LOLGOP — December 1, 2012 at 11:10 am

4 Reasons the Tea Party Movement Happened and Will Never Happen Again

by

How the GOP’s rebranding became even less popular than the GOP

If you’re ever feeling masochistic, take a look into the comments of a post on Breitbart.com. You’ll see gems like this one from “Patriot”:

We have quit. Mitt won hands down & we did nothing. Whats left to do? Become a terrorest against our own country?

( “terrorest” must be the superlative form of “terrorist.”)

Fueled by instances of actual black people actually voting in Maine and Mitt receiving zero votes in urban precincts in Cleveland and Philadelphia, Breitbots are questioning the validity of the election. This is despite the fact that in 2012 President Obama won with a higher share of the popular vote of any candidate since 1988—except himself in 2008.

They just can’t accept the reality that Barack Obama’s re-election was much more resounding than George W. Bush’s.

Maybe people on the left can understand this.

In 2004, when the exit polls didn’t match the results of the voting machines in Ohio and long lines sent many voters home without casting a ballot, it was difficult to accept the results of a much, much closer election. But generally we did. (Though the lingering suspicion about the results fuels much of this ‘Anonymous Stopped Karl Rove From Stealing The Election” stuff we see this year.)

Regardless, we didn’t turn our dismay into a war on voting rights that resulted in some Floridians waiting nine hours in line to vote.

But what’s even more delusional than the comment from “Patriot” is the headline of the story it’s commenting on: “NORQUIST: NEW, LARGER ‘TEA PARTY SECOND WAVE’ COMING”.

Grover Norquist is a figurehead for the billionaires who are committed to the belief that taxes on the rich should never, ever, never pay the tax rates they did back before we had booming deficits. He’s used the same way the Tea Party was used in 2010 to make a plutocratic agenda seem populist. And just like the Tea Party, he’s delivered huge multiples on the investment of his patrons.

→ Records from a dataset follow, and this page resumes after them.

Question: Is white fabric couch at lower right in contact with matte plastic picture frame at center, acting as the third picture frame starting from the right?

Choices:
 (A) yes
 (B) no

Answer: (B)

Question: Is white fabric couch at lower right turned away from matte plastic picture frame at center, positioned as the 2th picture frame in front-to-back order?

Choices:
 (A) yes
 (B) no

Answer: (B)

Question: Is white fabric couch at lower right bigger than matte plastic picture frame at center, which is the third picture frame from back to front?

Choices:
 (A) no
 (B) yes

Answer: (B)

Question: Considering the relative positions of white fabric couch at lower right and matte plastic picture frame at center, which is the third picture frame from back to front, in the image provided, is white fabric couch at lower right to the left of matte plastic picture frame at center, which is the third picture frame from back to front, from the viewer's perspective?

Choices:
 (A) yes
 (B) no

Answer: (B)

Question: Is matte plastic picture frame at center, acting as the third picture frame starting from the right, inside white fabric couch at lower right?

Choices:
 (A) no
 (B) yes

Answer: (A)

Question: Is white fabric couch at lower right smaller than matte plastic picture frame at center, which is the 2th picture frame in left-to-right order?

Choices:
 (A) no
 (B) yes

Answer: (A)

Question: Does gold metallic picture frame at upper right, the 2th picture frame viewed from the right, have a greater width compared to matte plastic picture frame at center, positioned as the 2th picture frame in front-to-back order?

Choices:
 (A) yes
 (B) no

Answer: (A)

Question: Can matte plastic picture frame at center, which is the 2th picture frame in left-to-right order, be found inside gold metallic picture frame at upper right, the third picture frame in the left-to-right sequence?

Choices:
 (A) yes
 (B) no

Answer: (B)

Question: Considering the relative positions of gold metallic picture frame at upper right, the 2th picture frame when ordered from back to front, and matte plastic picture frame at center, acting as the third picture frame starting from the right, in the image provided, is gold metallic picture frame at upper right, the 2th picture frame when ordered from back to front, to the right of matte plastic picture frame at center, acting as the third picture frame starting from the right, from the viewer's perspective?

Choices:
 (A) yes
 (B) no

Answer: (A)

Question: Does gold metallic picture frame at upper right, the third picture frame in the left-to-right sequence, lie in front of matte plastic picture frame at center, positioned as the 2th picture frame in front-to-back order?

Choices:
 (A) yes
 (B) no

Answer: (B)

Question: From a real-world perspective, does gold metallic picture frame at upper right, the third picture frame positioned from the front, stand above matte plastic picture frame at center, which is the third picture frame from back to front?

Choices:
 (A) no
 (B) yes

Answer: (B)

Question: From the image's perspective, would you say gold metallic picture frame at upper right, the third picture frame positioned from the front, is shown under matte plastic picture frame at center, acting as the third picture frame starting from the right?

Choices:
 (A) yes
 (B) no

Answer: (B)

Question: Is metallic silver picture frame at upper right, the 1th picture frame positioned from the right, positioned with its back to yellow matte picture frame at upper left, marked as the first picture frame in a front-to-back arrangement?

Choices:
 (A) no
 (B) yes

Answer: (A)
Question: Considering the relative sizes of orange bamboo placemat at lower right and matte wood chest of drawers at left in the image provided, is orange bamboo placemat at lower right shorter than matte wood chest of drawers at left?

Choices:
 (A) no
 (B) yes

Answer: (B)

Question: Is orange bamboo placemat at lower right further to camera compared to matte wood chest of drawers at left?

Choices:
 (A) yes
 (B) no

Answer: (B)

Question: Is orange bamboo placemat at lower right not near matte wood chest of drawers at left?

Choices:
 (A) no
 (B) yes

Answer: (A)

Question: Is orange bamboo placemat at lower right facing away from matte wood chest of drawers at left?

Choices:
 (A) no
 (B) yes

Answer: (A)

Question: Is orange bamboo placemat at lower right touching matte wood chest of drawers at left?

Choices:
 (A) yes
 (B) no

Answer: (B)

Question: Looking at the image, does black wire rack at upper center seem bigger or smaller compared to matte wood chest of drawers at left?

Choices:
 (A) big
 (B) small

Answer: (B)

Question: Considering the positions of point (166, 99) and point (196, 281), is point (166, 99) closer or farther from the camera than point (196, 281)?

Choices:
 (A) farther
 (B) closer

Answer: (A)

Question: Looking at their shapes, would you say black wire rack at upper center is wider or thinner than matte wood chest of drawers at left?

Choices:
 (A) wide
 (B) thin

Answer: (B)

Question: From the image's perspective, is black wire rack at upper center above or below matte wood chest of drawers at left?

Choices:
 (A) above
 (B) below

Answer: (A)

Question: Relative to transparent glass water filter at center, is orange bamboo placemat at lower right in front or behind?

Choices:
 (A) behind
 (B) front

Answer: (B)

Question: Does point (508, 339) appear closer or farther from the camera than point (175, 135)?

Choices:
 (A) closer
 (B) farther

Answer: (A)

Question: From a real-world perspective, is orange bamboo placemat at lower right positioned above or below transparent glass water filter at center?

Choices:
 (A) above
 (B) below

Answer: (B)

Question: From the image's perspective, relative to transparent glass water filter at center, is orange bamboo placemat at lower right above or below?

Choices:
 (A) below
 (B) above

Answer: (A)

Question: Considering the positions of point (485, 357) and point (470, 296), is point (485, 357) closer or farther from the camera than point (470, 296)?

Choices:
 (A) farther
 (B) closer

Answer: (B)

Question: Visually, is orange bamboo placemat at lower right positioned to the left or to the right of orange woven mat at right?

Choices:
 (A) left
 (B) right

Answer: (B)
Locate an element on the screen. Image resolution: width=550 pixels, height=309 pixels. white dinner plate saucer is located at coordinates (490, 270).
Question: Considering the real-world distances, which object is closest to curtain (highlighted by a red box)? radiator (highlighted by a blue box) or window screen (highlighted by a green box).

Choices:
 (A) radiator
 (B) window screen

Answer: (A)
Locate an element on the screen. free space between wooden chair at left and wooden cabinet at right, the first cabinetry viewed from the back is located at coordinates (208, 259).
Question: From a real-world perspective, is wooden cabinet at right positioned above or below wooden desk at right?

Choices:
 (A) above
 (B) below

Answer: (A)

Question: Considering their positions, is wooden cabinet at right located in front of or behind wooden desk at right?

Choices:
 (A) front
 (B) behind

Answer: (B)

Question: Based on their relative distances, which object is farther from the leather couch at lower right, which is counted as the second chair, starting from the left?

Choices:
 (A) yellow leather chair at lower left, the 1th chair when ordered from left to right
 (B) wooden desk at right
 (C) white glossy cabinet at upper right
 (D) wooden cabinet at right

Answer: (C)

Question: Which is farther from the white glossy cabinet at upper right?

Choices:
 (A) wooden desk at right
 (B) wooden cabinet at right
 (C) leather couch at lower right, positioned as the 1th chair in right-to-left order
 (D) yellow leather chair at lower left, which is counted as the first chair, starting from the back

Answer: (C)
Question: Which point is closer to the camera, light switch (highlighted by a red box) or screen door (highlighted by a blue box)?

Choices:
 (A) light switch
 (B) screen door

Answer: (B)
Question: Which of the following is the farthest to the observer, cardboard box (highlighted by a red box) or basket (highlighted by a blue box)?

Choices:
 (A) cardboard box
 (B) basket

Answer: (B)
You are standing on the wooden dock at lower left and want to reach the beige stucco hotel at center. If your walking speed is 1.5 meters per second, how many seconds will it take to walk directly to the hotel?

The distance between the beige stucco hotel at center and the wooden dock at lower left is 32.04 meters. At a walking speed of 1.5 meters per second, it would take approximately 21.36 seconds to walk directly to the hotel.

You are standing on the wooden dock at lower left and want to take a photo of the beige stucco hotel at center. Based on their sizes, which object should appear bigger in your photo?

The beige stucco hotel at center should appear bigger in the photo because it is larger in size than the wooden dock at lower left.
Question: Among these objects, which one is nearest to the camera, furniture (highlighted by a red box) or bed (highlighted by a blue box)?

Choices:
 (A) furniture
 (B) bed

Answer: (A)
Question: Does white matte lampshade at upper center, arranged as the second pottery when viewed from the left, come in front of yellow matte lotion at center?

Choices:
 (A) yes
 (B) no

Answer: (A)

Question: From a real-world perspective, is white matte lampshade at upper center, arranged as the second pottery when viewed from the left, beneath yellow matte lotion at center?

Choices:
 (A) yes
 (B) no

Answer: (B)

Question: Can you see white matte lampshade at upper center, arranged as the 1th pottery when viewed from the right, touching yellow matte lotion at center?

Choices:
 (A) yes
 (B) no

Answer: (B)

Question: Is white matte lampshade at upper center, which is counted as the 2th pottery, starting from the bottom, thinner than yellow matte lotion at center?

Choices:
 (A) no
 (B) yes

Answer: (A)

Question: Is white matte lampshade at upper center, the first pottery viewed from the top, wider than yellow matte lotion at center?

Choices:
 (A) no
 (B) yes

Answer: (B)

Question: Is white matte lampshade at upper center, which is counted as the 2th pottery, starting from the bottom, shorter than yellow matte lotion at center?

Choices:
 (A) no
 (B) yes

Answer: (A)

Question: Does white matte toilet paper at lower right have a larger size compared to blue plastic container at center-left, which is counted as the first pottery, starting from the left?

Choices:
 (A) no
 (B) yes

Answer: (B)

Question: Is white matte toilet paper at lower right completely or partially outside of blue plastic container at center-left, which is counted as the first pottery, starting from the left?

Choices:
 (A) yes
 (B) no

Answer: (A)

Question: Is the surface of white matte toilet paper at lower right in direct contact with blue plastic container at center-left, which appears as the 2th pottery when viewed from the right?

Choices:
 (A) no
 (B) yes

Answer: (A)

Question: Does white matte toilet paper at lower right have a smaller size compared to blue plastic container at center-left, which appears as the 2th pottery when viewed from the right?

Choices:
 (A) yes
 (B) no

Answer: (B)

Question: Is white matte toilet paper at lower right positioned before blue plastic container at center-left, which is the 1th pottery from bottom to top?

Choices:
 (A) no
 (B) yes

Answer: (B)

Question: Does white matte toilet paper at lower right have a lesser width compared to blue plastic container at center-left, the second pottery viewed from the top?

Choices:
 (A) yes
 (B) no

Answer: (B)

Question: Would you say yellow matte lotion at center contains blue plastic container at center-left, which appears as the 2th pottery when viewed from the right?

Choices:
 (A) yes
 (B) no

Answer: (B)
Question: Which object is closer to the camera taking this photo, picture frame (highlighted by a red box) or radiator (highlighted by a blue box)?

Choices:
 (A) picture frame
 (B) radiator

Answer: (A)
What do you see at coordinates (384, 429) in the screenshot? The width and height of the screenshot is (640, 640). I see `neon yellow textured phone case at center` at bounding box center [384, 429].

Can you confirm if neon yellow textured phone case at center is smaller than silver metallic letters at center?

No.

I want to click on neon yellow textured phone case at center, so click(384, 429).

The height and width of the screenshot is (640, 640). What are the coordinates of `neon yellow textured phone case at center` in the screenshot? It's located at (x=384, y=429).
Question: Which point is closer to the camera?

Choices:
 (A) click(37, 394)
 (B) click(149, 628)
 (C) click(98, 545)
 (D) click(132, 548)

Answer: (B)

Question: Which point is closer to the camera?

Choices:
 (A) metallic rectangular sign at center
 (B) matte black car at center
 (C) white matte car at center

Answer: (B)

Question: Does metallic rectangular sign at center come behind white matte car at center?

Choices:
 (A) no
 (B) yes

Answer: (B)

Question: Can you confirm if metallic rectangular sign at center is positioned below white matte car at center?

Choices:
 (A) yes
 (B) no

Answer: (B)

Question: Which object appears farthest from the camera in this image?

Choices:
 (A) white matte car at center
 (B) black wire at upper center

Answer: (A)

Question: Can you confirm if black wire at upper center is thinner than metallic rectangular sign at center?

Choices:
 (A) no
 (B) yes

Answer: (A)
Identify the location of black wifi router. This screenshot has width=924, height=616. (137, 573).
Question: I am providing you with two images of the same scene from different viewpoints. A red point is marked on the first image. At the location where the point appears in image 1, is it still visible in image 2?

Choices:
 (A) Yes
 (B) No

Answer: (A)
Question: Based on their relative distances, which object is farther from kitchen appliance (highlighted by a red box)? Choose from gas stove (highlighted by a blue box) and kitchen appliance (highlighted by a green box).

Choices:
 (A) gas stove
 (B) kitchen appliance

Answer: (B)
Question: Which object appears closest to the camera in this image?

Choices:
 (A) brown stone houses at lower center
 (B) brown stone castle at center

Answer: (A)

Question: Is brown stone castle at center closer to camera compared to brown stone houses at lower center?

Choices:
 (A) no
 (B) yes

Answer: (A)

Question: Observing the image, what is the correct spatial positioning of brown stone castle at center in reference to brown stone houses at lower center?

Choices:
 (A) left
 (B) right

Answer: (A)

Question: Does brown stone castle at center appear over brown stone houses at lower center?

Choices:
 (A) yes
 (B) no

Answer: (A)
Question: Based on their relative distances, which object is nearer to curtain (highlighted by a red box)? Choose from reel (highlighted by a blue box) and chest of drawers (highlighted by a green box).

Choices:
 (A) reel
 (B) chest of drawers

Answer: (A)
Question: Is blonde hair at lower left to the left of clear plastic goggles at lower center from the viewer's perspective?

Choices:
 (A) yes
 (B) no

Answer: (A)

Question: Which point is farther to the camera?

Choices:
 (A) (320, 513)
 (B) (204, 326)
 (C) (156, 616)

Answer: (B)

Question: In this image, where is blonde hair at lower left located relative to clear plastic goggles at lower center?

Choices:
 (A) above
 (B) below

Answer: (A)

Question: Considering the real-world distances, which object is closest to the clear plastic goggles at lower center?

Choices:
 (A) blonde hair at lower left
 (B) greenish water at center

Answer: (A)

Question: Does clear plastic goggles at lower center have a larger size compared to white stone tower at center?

But what made the Tea Party work so well up until 2010 was the mix of four explosive factors that no one who isn’t a Breitbart.com commenter would ever expect to happen again:

1. The economy
We were losing 700,000-800,000 a month until the Stimulus kicked in. The shock of that kind of job loss and the huge pool of frustrated human capital would require another eight years of George W. Bush in the White House.

2. The shock
Compound the devastating economic news with the shock of the first African-American president and you had kindling for an overreaction from the national born with the “birth defect” of slavery. Of course, that you had a maniac on national television saying that the president’s health care plan was “reparations” did not help.

3. The Fox Effect
Fox News decided in 2009 through earlier 2010 to go beyond simply spouting propaganda for the GOP—it actually did most of its organizing. Protests were ginned up and advertised on the channel. Fox personalities engaged in fundraising for the group. This continued until Rupert Murdoch had to directly answer for it in the press. The channel has since revamped its positioning a bit and proved that actually has more credibility than Karl Rove when they refused to cede to his demands not to call Ohio on election night.

4. Focus On Economic Issues
With a populist attack on debt just as government spending was needed to save the economy, the Tea Party effectively limited the president’s options with an alternative philosophy that made visceral sense. Pretty quickly voters figured out that this was all a smokescreen for tax cuts and a fundamentalist Christian view of social issues–in other words, Republicans.

On election night, we found out that Mitt Romney, Wall Street and everyone who watches Fox News all had the one thing in common: they’d been fooled into thinking Mitt Romney had a chance of becoming president.

Now will they be fooled into thinking the Tea Party can save them again—even though the group’s favorable rating is 32 percent compared the GOP’s 38 percent?

The real question is: Are the people who fund the GOP as delusional as the poor middle class dreamers they convince to fight for a billionaire’s agenda?

Or is this just more of that happy talk Republicans spew when they can’t admit they’re losing.